In the city, the population was spread out, with 26.0% under the age of 18, 9.0% from 18 to 24, 28.0% from 25 to 44, 21.9% from 45 to 64, and 15.1% who were 65 years of age or older. The median age was 37 years. For every 100 females, there were 100.4 males. For every 100 females age 18 and over, there were 94.3 males.

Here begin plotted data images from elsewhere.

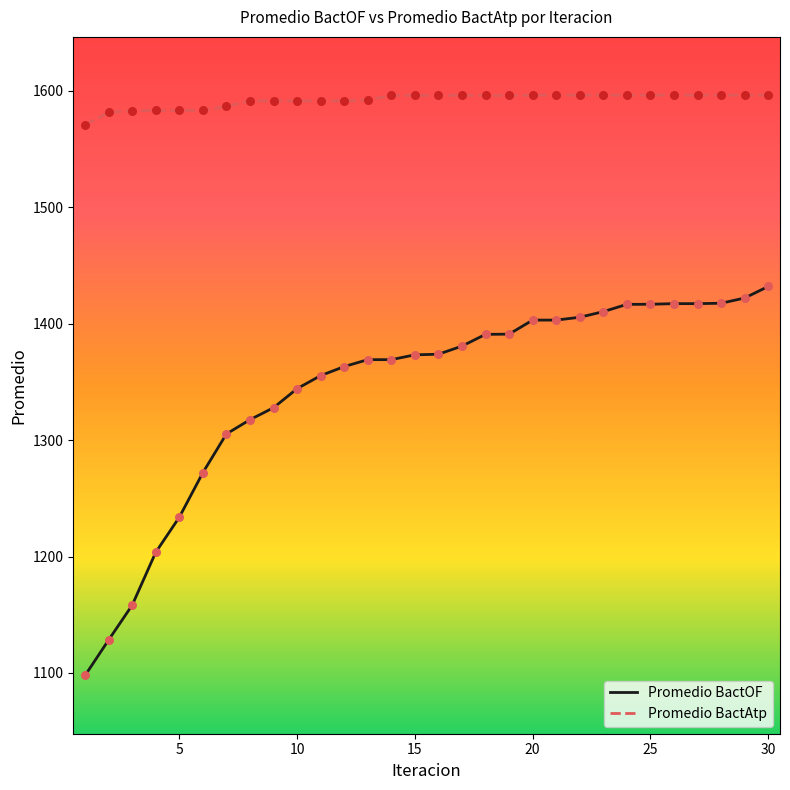

Which series has the largest range (max minus min)?

Promedio BactOF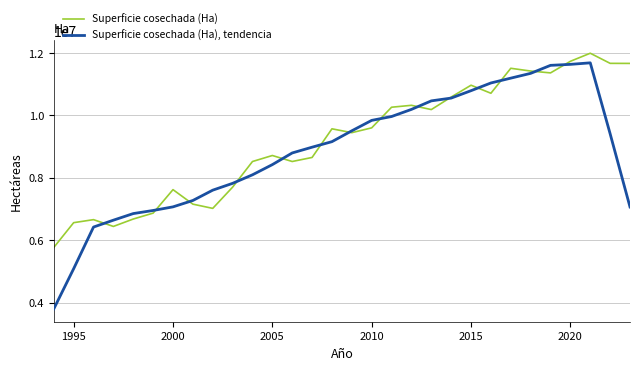

What is the lowest value of the Superficie cosechada (Ha), tendencia series?

3794317.6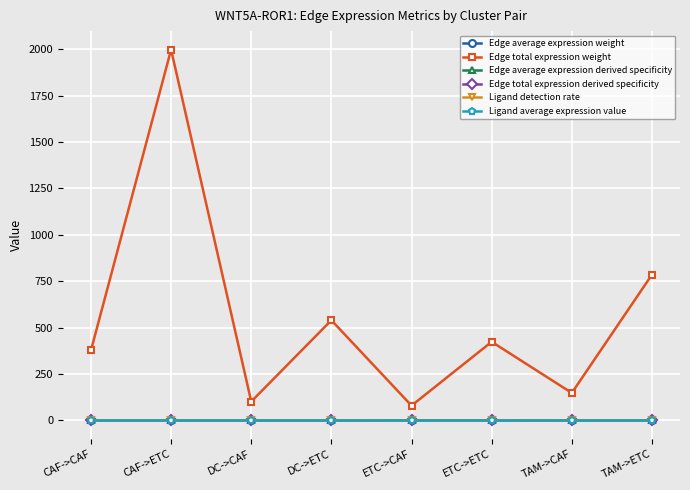

Does the chart have visible grid lines?

Yes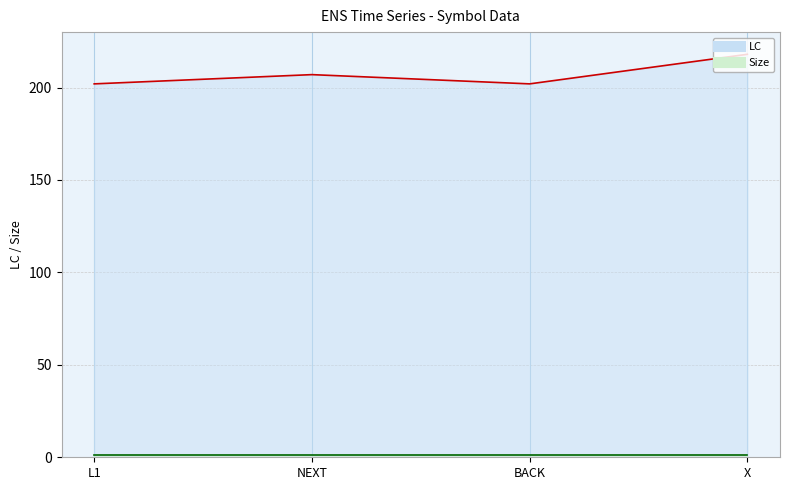

What is the label of the 1st point from the right?

X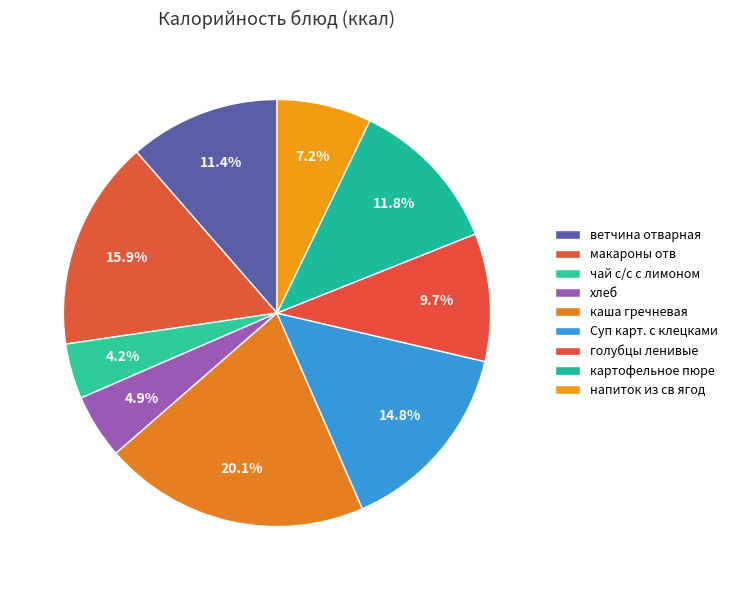

How many slices are in this pie chart?

9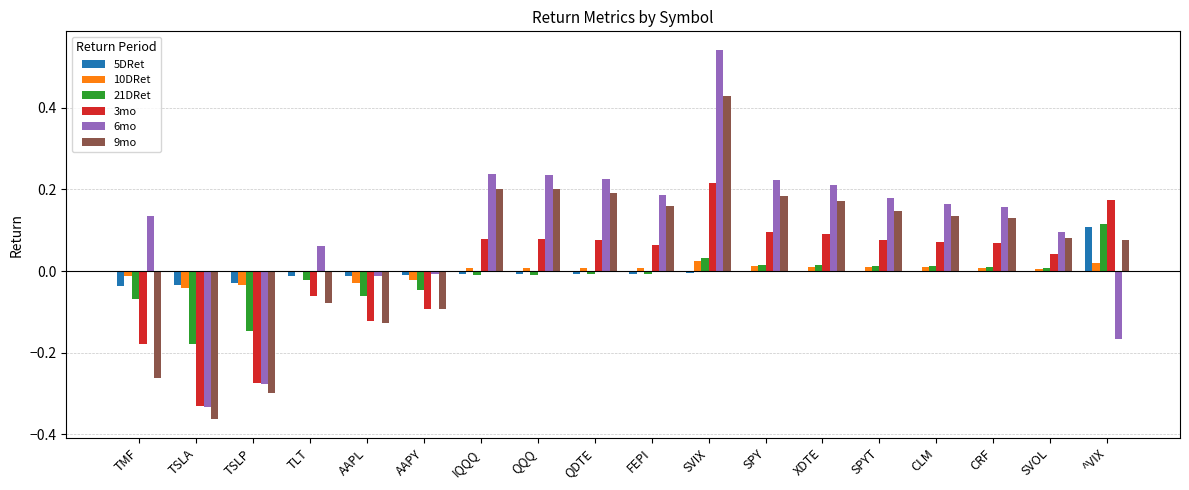

True or false: 9mo has a value of 0.1 at SVOL.

True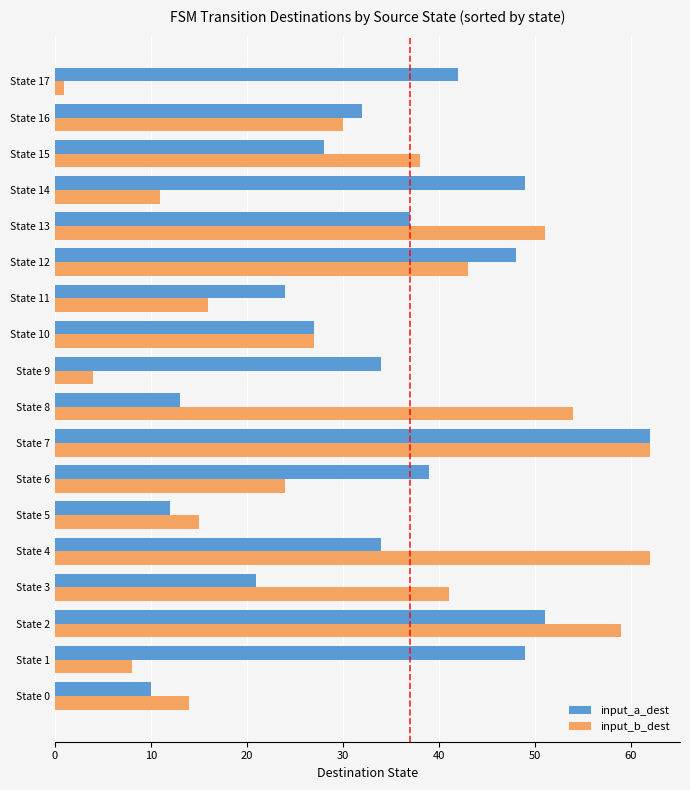

The input_b_dest series shows 16 at State 11. True or false?

True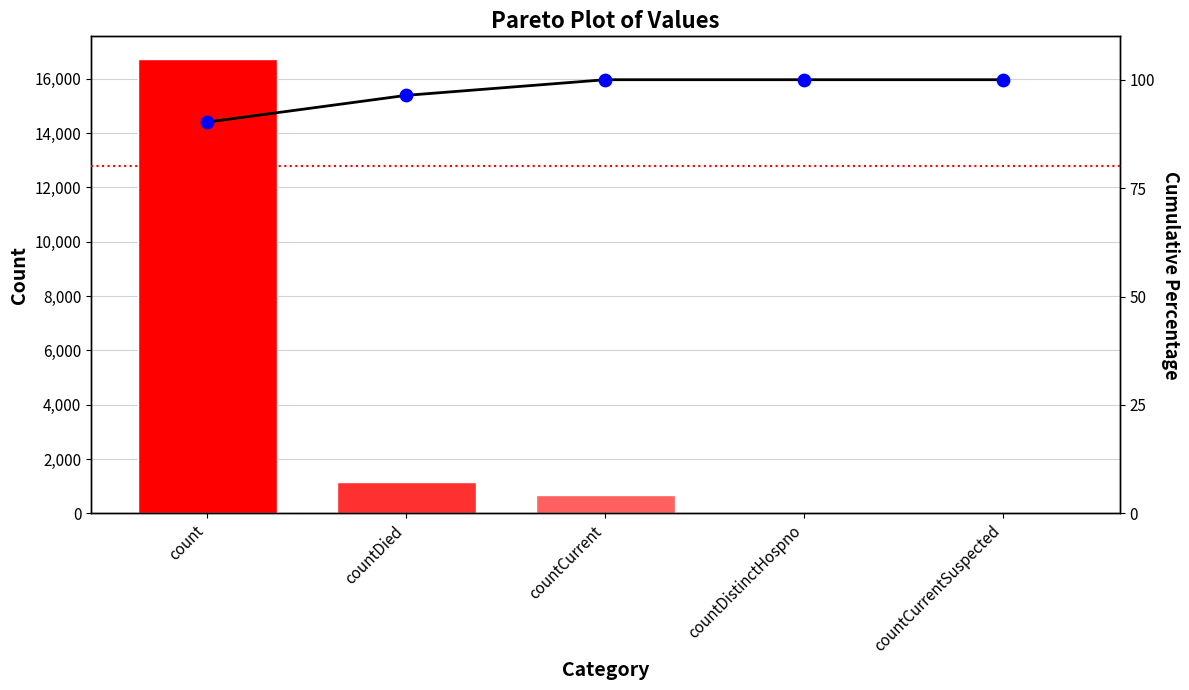

Which series has the largest total across all categories?

values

The median income for a household in the city was $39,091, and the median income for a family was $42,500. Males had a median income of $31,544 versus $18,375 for females. The per capita income for the city was $18,254. About 4.7% of families and 8.3% of the population were below the poverty line, including 6.8% of those under age 18 and 8.6% of those age 65 or over.

==Education==
The community is served by Remington USD 206 public school district. The Remington High School mascot is a Bronco.
- Frederic Remington High School north of Brainerd.
- Remington Middle School in Whitewater.
- Remington Elementary School in Potwin.

Potwin High School was closed through school unification. The Potwin High School mascot was Greyhounds.

==Media==

===Print===
- The Newton Kansan, regional newspaper from Newton.
- Butler County Times-Gazette, regional newspaper from El Dorado.
- The Wichita Eagle, major regional newspaper from Wichita.

===Radio===
Potwin is served by numerous radio stations of the Wichita-Hutchinson listening market area, and satellite radio. See Media in Wichita, Kansas.

===Television===
Potwin is served by over-the-air ATSC digital TV of the Wichita-Hutchinson viewing market area, cable TV, and satellite TV. See Media in Wichita, Kansas.

==Infrastructure==

===Transportation===
K-196 highway runs along the south side of the city.

The Missouri Pacific Railroad formerly provided passenger rail service along a route from Eldorado to McPherson although this had ended prior to 1946. As of 2025, the nearest passenger rail station is located in Newton, where Amtrak's Southwest Chief stops once daily on a route from Chicago to Los Angeles.